Oranges are not the only fruit

by Kenny Mah

I was seven years old when I first learned that the world was an unfair one.

My mother and I were at the wet market. I don’t often get to tag along but my father was umpiring a badminton game between two high schools so I got to follow and help carry the groceries.

I remember complaining a lot because the ground was muddy, and even as a kid, I hated dirt. (You might well wonder, “What a strange kid, to hate dirt”, and I would be forced to tell you how my relatives used to show my cousins my bedroom to give them an idea of how neat and tidy children could be, if they only put their minds to it.)

Still, I was excited. If I got to follow my mother to the market, I could make sure she bought me some oranges, which I loved, but wasn’t always bought.

Usually my parents would say we got all the fruits we needed at home, what with our rambutan and mango trees, but I was adamant: Only oranges would do.

Finally, after far too many stops at the other (far less interesting, in my opinion) stalls, we arrived at the fruit vendor. There were pineapples and papayas, apples and guavas, even yellow-fleshed watermelons, but no oranges. My mother asked the vendor and he told her they didn’t have any this week.

I cried, of course.

Now you might smile at this memory of mine. How silly, how cute, how pampered, you might say. How awful of this child to cry in public, over some fruit, while his poor mother had to pull him away, after buying some apples instead, and swiftly walk home while strangers stared.

Or, you might remember a similar incident in your own childhood, and nod your head: Been there, done that, life sort of sucks in that fashion.

If so, you might have well done the same thing as me and blamed your parent, blamed the fruit vendor, his supplier, the whole supply chain, heck, why not the weather while you’re at it?

It’s very easy to feel sorry for yourself.

Things may not go our way but there’s always an excuse, always someone else to blame. This, if we allow, is a solution of sorts for all our problems. This, if we allow, could become a habit, a character trait, and shape who we are.

Imagine going through life just wanting and demanding things. Imagine what happens when reality hits and we realise we don’t often get what we want, however much fuss we make.

I didn’t often get oranges, truth be told. Not only that day, but most weeks, really. For one thing, the rambutans and mangoes are free if plucked from our own trees; for another, we weren’t rich and there wasn’t always extra left over after buying the necessities to buy imported fruit.

Children think the most awful things about their parents, they do. I thought mine were most frightful scrooges. There wasn’t anything intrinsically wrong about rambutans and mangoes; they were simply not special because I could have them any time I wanted them.
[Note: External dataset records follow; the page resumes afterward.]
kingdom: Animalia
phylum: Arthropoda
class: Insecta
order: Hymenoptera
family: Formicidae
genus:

Oranges were special because they cost more and weren’t always available. Scarcity, or the law of demand and supply, as understood by a child. And parents are wonderful or horrid, depending on whether they got us what we want or not.

We never see the other things the people we love do for us, the less glamorous and immediately gratifying things, till much later, if at all.

My parents and I live in different places now. Every time I return to my hometown, there is a process. I call home a week earlier to let my parents know when I’m driving back. I call again on the day itself, right before leaving my carpark.

They tell me to be careful, drive slowly, don’t rush. When I arrive, my parents will ask me how the drive was, am I tired? The same things, over and over. It’s a process.

And then my mother will say, almost as an afterthought, “If you want some fruits, I’ve cut some oranges. It’s in the fridge.”

And I know that while we don’t always get what we want, some of us are fortunate enough to get what we need, and that’s a blessing like none other.